• [YOUR INSTRUCTIONS]: Give back every record word for word, but keep the pictures out.

• [SOURCE INFORMATION]:

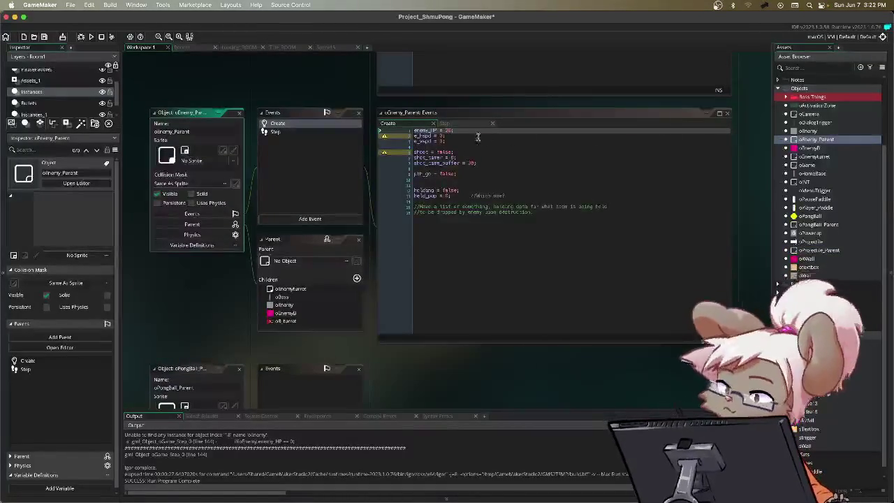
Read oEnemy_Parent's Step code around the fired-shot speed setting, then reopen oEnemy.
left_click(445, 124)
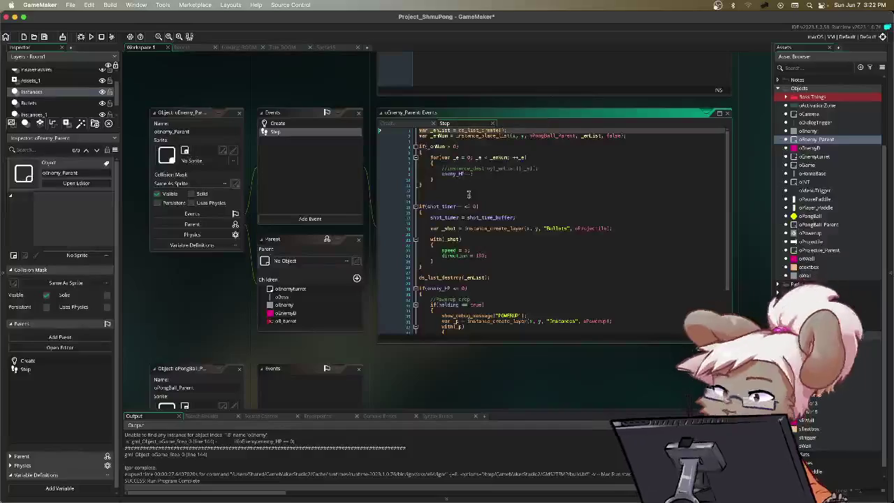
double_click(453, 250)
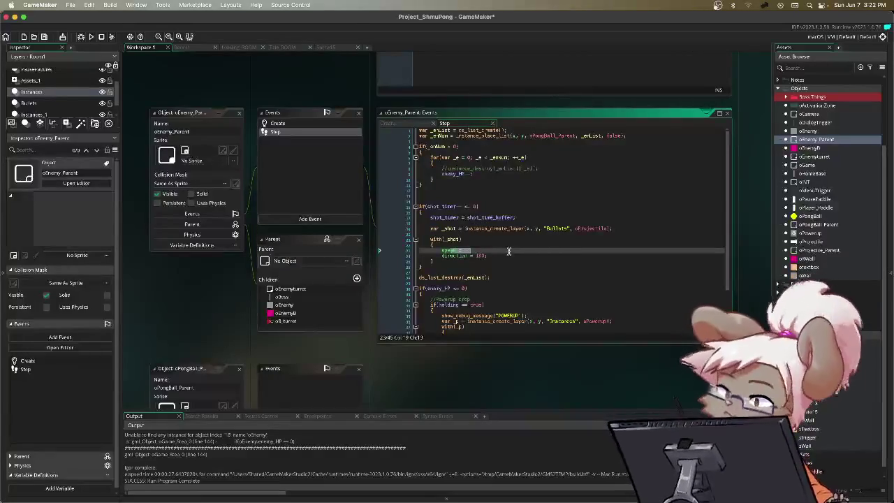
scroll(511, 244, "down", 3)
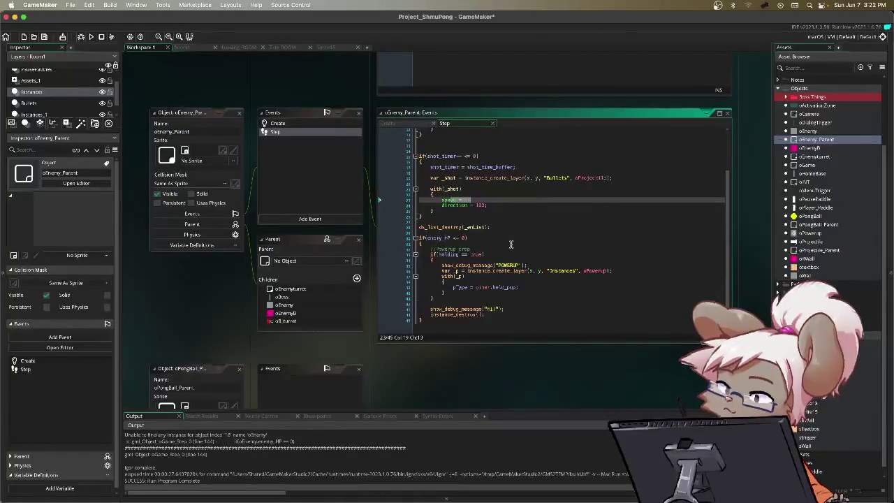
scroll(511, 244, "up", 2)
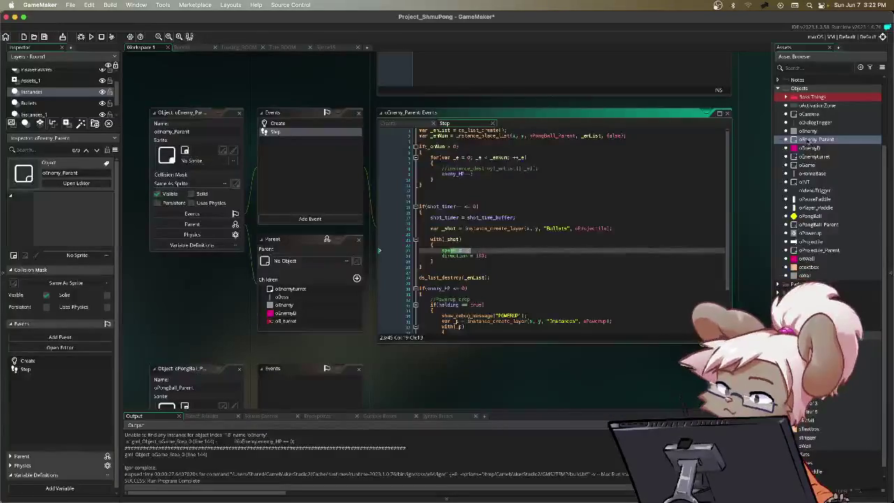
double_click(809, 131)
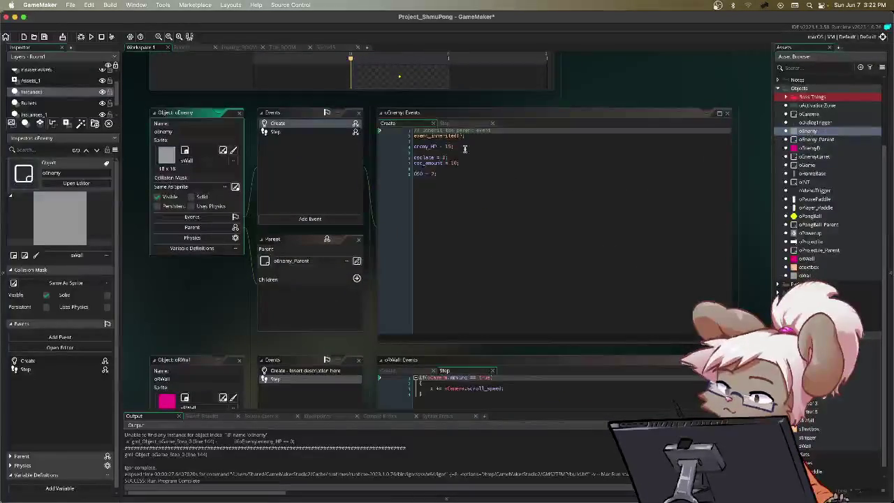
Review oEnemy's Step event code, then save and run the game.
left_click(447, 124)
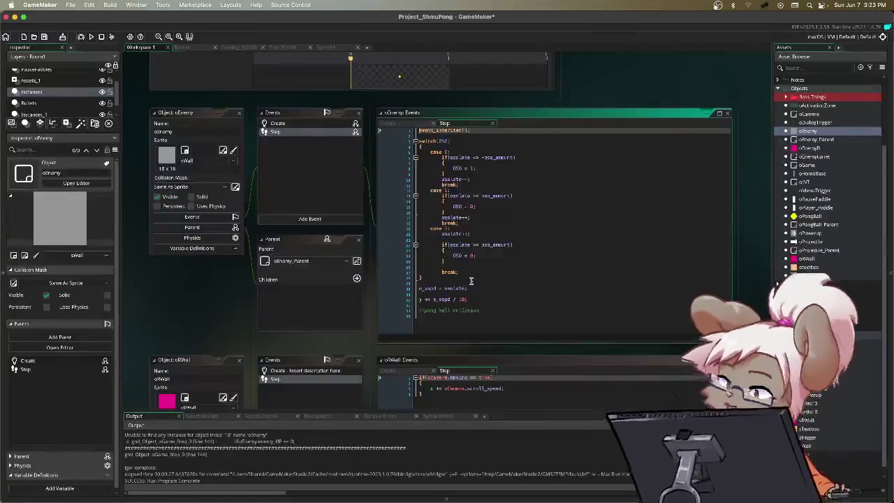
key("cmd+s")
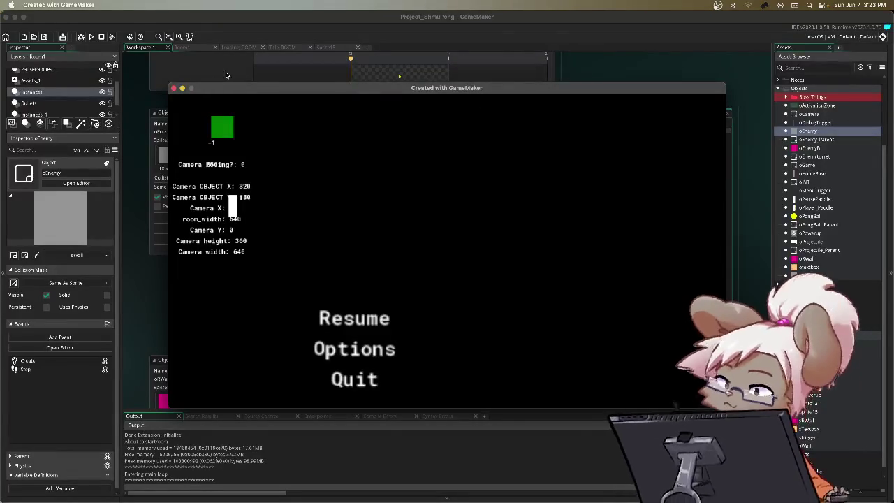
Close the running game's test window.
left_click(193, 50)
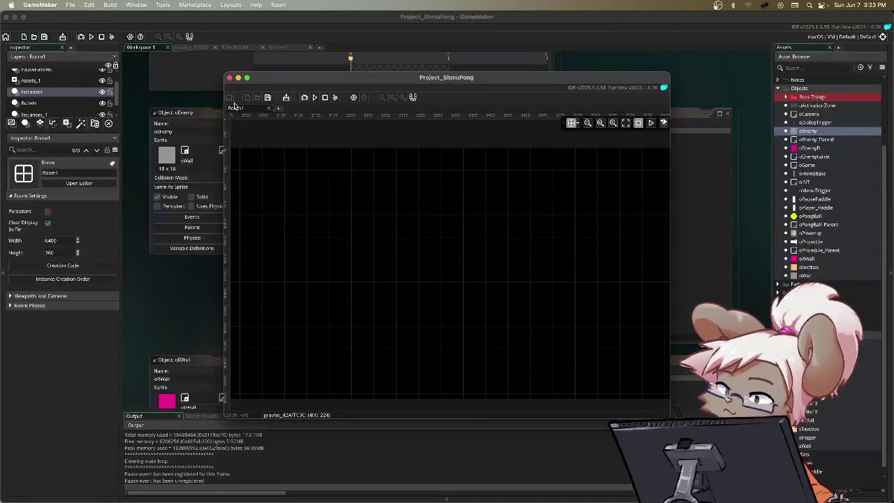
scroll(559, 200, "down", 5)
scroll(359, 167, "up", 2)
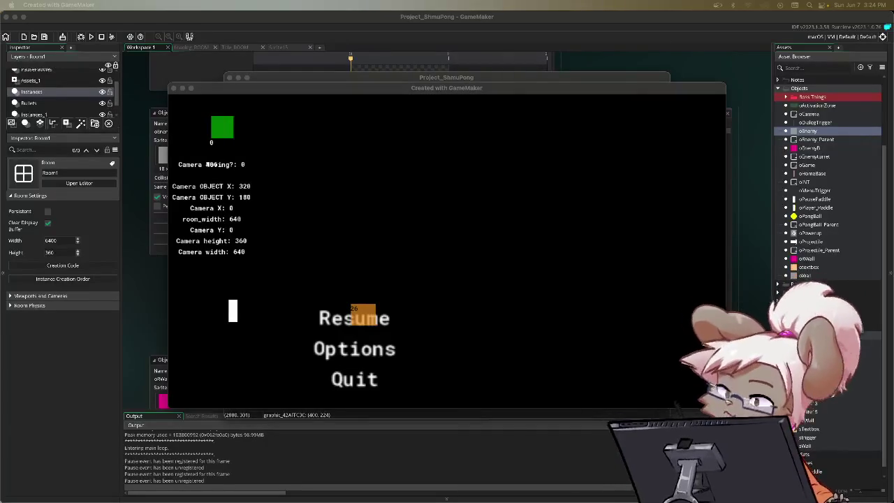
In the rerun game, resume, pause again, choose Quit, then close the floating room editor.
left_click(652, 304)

• [WRITTEN SOLUTION]:
Read oEnemy_Parent's Step code around the fired-shot speed setting, then reopen oEnemy.
left_click(445, 124)
double_click(453, 250)
scroll(511, 244, "down", 3)
scroll(511, 244, "up", 2)
double_click(809, 131)
Review oEnemy's Step event code, then save and run the game.
left_click(447, 124)
key("cmd+s")
Close the running game's test window.
left_click(193, 50)
scroll(559, 200, "down", 5)
scroll(359, 167, "up", 2)
In the rerun game, resume, pause again, choose Quit, then close the floating room editor.
left_click(652, 304)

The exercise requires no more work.